The Red Sox class A affiliate, the Lowell Spinners, are trying to get youth leagues to get rid of the yankee teams in their leagues. The Lowell Spinners have offered to pay for all new uniforms for teams that change their name to the Spinners from the Yankees.
In a message on the Spinners’ Web site, general manager Tim Bawmann said many children in New England are devastated when they are assigned to be on a team called the Yankees. “When you are a kid playing baseball it is pure fun, and worrying about what team you are on should be the least of your concerns,” he said.
They are also offering to allow any team that changes its name to come play a game on their field during the next year. I find this fairly humorous; many leagues have already gotten rid of the Yankee teams (or the Red Sox teams in New York) due to the rivalry, and this is just an attempt to get the rest to follow suit.
Maybe I am out of touch, or when I was a kid maybe I would not have cared enough, but I just can’t see being devastated to have to play on the Yankee team in a kid’s league. Apparently it is a problem, though. Or, at least, it makes for some great publicity and increased ticket sales.
Boston players are real role models for kids who want to look like a bunch of street bums. Why don’t they clean them up? Looking dirty with ugly hair certainly doesn’t make them play any better.

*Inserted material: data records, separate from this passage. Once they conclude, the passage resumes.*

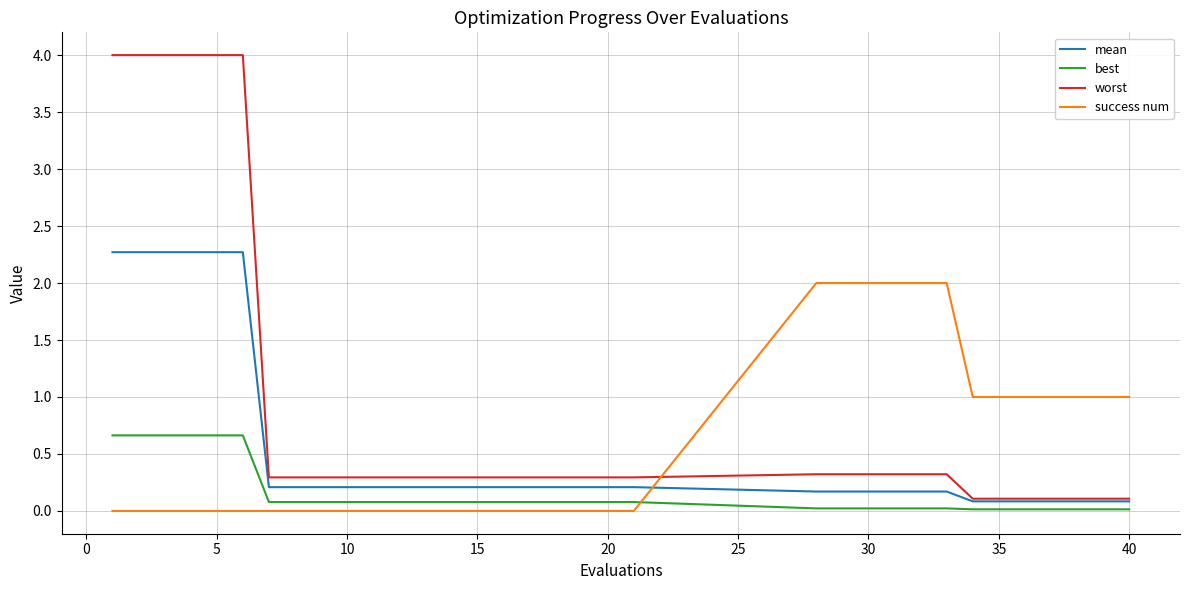

True or false: worst and best intersect in this chart.

False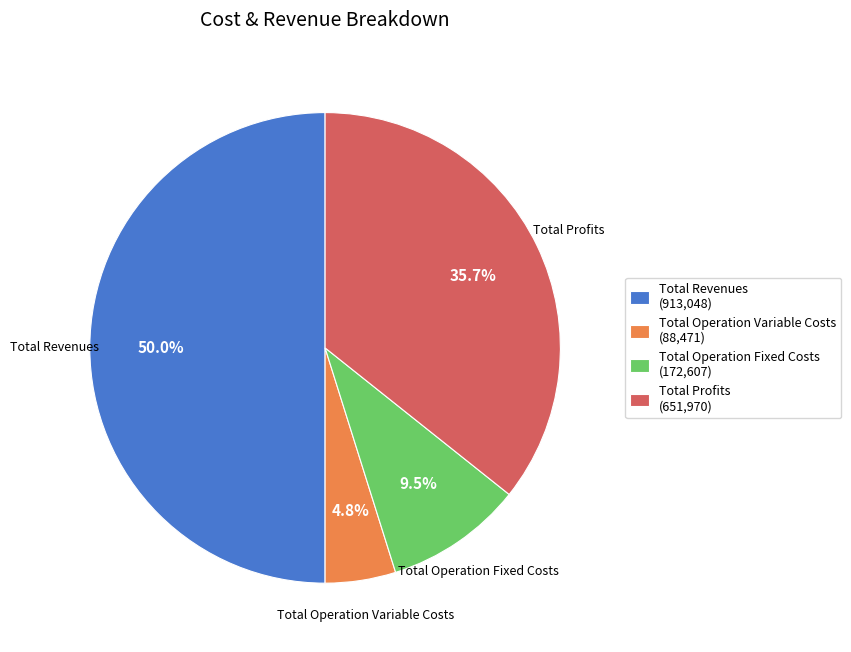

Count the number of slices in the pie.

4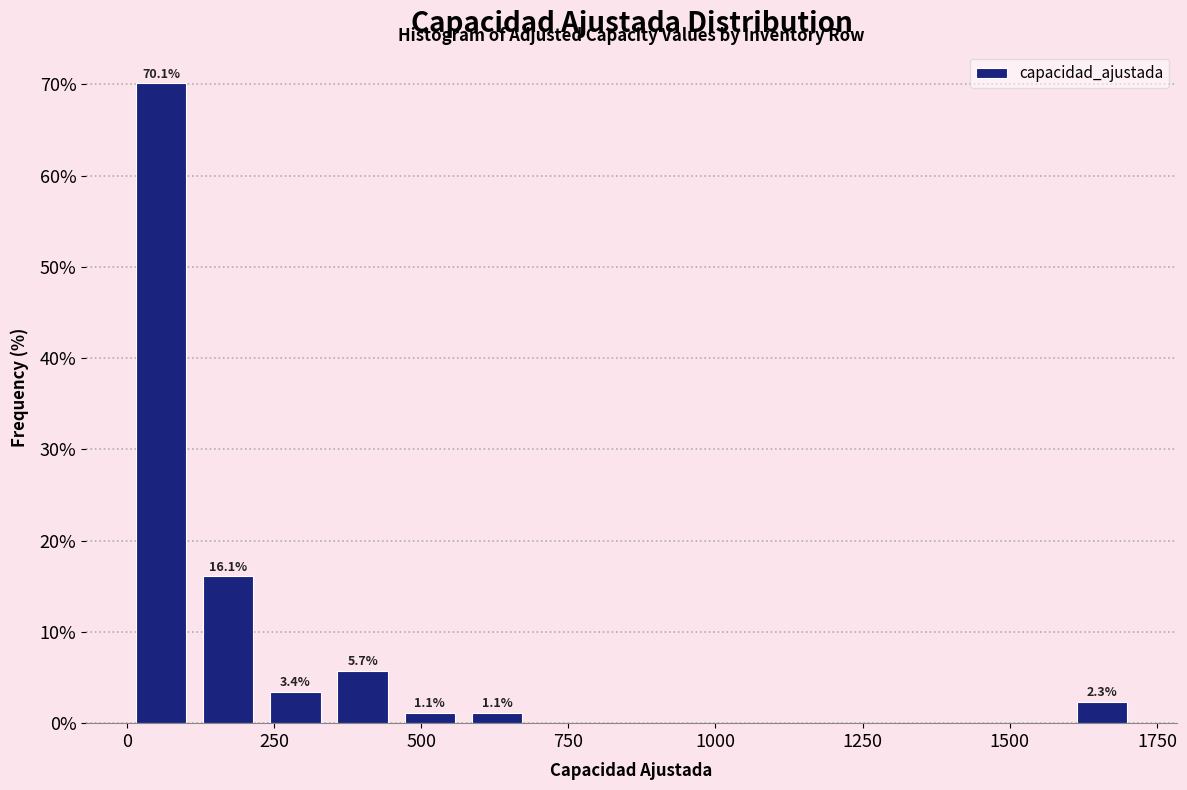

Read against the x-axis, roughly where is the centre of the tallest bar?

50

I think that the only reason that they encourage them to look like a bunch of bums is because the Yankees require their players to be clean cut. At least, that’s the only reason that I was ever given. The “Bad Boys” of baseball, as it were. I don’t really think that having long hair or scruffy faces is all that bad.
The idea that the Lowell Spinners are having, though, is that the kids in New England that are Boston fans but have to play on a team called the Yankees are having emotional problems, and they want to discourage that from happening by buying new uniforms for any team that wants to change their name from the Yankees to the Spinners. And, of course, to allow them to play a game at the Spinners’ stadium.